Think of the most famous musical group of all time—the Beatles. What ordinary fellows they were! The extraordinary sound they produced, and the extraordinary appeal of their music, did not arise from extraordinary lives. Rather, the magnitude of their talent amazes us precisely because we know the fab four were people just like us. Where did their talent come from? How to explain it? It is a gift, pure and simple. It did not arise from themselves but from beyond. Immense talent blooms like an exotic flower from the plainest of stock, and this phenomenon is inherently startling. It is something that ought not to be, yet it is. The surprise is meant to draw our eye to the true source of creativity, the Creator. 

Does it? Or do we get trapped into thinking that if we too are not world famous we are somehow defective? The extraordinary is the exception, not the rule, but the ordinary is actually more important because it is always with us. If you cannot find God in your ordinary life, you will never find Him in the extraordinary. The Beatles broke up because all their extraordinary success did not lead them to God. Is the grass really greener on the other side of the fence? No, it is just grass. The only difference is that it’s on the other side, not here. 

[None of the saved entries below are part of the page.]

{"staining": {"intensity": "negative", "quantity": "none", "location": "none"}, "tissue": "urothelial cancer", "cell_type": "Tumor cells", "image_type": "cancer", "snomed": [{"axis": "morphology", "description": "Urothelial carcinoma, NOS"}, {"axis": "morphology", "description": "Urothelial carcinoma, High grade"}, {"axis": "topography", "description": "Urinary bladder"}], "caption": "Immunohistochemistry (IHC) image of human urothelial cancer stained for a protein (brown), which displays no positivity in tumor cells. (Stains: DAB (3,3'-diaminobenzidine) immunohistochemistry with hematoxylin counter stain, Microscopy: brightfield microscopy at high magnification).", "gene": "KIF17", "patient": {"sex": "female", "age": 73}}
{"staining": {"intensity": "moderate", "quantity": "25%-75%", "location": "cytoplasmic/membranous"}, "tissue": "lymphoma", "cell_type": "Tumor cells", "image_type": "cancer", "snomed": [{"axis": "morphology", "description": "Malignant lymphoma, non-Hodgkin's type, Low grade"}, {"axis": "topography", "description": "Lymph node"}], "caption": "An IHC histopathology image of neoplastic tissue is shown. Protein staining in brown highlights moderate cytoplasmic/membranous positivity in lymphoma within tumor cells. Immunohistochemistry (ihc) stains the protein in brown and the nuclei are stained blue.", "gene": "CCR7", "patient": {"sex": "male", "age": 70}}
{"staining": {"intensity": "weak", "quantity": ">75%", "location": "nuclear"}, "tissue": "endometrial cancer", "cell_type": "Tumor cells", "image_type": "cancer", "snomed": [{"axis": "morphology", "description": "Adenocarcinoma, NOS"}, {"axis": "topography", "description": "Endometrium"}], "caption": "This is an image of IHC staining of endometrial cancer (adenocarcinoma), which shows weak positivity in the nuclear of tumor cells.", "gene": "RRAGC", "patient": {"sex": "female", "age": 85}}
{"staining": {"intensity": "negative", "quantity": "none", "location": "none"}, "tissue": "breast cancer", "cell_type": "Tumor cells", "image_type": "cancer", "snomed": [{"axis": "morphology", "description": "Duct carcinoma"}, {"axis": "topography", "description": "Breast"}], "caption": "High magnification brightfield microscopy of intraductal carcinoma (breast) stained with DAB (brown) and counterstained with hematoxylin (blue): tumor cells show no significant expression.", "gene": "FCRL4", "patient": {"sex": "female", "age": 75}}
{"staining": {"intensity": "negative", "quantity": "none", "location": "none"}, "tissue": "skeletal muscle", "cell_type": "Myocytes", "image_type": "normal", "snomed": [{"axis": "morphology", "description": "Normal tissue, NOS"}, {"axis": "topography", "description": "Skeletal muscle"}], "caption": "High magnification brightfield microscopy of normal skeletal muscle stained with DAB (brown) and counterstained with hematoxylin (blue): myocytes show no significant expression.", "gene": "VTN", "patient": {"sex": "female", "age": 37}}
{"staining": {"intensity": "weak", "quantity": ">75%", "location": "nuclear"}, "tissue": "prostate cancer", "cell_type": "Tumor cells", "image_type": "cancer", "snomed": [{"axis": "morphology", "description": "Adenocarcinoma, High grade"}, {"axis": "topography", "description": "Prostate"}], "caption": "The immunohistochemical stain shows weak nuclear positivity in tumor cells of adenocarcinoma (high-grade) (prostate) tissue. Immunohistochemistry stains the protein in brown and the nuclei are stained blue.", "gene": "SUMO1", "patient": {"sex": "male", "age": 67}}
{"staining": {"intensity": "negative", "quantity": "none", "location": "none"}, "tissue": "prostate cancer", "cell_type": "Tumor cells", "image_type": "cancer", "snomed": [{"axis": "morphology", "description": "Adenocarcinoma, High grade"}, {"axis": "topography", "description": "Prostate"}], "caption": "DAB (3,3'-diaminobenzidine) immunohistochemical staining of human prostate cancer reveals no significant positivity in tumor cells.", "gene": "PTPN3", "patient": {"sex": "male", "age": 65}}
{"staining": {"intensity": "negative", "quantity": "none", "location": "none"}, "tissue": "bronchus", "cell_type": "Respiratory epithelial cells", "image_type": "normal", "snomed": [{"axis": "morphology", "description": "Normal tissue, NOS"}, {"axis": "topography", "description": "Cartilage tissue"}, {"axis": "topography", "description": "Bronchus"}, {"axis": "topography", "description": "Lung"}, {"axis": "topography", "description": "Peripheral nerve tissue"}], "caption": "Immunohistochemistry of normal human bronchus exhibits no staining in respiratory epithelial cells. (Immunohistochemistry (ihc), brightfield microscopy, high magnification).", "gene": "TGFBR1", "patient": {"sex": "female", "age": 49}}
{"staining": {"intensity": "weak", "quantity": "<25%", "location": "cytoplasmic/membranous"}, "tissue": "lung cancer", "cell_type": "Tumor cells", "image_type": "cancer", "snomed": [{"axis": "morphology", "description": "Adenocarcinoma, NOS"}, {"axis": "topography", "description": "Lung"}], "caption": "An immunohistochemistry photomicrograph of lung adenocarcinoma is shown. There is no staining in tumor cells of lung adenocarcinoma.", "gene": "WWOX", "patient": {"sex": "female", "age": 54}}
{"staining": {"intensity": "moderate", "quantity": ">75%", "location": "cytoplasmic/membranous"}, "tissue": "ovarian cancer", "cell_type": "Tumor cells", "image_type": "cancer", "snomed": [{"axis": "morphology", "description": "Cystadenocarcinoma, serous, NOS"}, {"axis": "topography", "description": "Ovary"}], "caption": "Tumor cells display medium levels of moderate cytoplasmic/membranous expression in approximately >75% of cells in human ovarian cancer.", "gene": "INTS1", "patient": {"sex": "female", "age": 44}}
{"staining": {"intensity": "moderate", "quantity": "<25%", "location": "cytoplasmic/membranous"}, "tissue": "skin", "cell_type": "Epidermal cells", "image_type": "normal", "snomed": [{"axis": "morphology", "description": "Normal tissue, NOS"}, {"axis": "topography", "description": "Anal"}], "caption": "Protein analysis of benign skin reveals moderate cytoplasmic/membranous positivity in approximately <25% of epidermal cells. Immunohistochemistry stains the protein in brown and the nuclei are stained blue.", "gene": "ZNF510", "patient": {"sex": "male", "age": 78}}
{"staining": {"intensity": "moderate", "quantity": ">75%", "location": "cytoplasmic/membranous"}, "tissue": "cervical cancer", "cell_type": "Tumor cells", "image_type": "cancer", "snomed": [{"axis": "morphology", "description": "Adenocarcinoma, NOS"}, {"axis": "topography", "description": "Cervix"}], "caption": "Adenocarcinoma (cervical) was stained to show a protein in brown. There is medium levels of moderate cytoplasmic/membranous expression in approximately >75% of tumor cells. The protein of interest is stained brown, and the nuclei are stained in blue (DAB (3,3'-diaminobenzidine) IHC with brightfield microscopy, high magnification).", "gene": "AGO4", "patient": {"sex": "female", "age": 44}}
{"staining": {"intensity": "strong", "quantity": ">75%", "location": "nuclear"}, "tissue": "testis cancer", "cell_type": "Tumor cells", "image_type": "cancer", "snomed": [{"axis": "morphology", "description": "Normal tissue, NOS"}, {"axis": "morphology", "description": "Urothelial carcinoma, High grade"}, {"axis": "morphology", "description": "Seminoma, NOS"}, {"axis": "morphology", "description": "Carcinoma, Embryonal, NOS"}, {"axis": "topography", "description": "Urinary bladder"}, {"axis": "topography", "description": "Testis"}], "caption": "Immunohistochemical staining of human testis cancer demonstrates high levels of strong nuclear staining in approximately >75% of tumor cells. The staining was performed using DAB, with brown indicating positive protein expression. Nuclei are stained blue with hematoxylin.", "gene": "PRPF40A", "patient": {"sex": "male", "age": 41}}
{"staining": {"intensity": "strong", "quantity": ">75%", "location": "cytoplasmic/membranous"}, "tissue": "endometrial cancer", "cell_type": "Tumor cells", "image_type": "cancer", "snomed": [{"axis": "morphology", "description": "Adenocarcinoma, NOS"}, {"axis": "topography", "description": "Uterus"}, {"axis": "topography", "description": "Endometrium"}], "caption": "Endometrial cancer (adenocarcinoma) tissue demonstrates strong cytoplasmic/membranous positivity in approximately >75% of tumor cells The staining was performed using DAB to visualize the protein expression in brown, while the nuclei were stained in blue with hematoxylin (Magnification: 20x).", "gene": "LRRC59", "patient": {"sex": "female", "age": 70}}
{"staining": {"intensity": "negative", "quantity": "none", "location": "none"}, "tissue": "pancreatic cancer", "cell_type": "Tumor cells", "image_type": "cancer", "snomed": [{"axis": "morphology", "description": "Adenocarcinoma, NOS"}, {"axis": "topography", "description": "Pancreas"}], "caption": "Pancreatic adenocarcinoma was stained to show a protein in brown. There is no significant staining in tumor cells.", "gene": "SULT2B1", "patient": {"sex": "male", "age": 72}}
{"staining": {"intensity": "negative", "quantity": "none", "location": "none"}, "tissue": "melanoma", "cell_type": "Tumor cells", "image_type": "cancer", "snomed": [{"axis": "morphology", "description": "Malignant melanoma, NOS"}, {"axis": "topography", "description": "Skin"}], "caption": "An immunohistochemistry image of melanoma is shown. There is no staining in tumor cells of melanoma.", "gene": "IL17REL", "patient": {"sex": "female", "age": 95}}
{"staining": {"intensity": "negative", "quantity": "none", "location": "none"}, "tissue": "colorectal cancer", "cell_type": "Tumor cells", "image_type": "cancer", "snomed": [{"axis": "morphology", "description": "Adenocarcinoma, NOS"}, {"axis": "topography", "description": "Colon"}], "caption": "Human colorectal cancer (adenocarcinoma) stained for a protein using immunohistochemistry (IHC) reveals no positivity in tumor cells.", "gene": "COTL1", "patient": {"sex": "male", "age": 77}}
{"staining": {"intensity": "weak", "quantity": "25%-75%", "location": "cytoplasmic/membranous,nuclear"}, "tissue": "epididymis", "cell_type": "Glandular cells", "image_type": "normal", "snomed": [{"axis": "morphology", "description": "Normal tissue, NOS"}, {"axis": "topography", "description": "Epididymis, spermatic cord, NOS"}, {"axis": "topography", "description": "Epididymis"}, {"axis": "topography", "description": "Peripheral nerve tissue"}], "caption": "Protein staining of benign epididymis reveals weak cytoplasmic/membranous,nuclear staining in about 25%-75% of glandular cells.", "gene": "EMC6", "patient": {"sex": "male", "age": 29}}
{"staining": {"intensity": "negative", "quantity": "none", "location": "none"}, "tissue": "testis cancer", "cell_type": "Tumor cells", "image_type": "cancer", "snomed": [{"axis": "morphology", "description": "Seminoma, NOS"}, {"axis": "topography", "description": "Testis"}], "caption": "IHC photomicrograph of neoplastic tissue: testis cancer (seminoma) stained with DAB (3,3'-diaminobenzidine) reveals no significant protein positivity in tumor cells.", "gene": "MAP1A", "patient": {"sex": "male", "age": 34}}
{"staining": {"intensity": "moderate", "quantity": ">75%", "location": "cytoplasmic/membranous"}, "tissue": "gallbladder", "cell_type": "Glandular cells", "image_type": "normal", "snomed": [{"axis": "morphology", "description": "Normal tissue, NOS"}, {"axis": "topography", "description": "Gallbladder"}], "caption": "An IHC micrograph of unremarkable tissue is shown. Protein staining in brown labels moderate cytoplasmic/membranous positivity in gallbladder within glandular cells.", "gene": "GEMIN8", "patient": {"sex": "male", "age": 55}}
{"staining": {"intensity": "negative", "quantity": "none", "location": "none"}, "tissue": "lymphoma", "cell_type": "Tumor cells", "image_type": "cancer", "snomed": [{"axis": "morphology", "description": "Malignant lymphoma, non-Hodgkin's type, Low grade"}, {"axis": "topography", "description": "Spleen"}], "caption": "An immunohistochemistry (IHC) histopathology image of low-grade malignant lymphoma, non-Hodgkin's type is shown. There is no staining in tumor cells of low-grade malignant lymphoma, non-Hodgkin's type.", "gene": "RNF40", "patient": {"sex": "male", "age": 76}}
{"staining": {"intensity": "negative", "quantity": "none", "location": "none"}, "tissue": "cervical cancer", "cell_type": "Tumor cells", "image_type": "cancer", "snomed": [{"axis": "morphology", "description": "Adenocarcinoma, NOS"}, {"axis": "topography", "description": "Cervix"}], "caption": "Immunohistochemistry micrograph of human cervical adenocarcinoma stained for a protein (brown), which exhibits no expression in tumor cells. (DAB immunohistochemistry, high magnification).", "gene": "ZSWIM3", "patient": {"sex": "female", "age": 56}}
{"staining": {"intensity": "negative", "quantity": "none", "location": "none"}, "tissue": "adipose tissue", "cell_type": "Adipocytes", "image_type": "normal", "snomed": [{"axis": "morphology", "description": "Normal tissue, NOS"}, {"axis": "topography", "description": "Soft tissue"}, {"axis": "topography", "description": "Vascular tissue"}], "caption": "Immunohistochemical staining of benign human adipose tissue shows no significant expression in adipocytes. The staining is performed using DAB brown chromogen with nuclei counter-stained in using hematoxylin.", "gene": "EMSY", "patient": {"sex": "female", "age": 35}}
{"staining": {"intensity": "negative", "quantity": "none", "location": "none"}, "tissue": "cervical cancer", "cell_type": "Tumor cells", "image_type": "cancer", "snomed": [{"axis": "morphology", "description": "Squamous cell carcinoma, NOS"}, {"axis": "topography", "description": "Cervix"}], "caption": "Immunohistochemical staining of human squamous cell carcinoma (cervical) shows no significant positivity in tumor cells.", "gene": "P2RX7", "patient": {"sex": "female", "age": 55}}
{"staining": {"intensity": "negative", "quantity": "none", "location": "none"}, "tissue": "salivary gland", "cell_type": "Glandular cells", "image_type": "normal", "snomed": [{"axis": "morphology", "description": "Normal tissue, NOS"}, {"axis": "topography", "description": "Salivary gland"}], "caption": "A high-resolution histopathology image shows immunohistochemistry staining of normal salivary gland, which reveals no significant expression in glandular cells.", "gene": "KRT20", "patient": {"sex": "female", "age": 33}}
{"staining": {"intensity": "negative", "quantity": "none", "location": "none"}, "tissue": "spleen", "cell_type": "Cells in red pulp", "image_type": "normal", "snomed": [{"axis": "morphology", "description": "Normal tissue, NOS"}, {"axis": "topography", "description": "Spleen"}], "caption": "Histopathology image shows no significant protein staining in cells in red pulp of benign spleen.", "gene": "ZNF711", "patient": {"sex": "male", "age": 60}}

The ordinary life, the here and the now, is what must be embraced. Small, daily, mundane things should be the focus of the Christian life, the foreground and not the background. Naturally enough, we tend to make important things more important. But no—the unimportant, that is what is important. 

Paul touches on this principle when, writing of the church as a body, he says, “Those parts of the body that seem to be weaker are indispensable, and the parts that we think are less honorable we treat with special honor…. God has combined the members of the body and has given greater honor to the parts that lacked it, so that there should be no division in the body” (I Cor. 12:22-5). 

Are we experiencing division in our lives? Do we long for wholeness? Give greater honor to the ordinary. No spiritual discipline is more exacting, or more revealing of the true character of the soul, than that of living daily life well. Think of Brother Lawrence, who said he experienced more of God’s presence while washing dishes than in formal prayer. 

Humility means letting the unimportant take precedence. If we do not make the ordinary our prime focus, supposedly larger and more significant goals will lead us astray and produce an unbalanced life. If, on the other hand, the ordinary is allowed center stage, great matters will look after themselves. They will happen, as they should, through the grace and power of God rather than through our own striving. 

“Blessed are the meek,” said Jesus, “for they shall inherit the earth” (Mt. 5:5). The earth will not be conquered by the strong, nor by the weak, but by the meek—by those who find power in humility.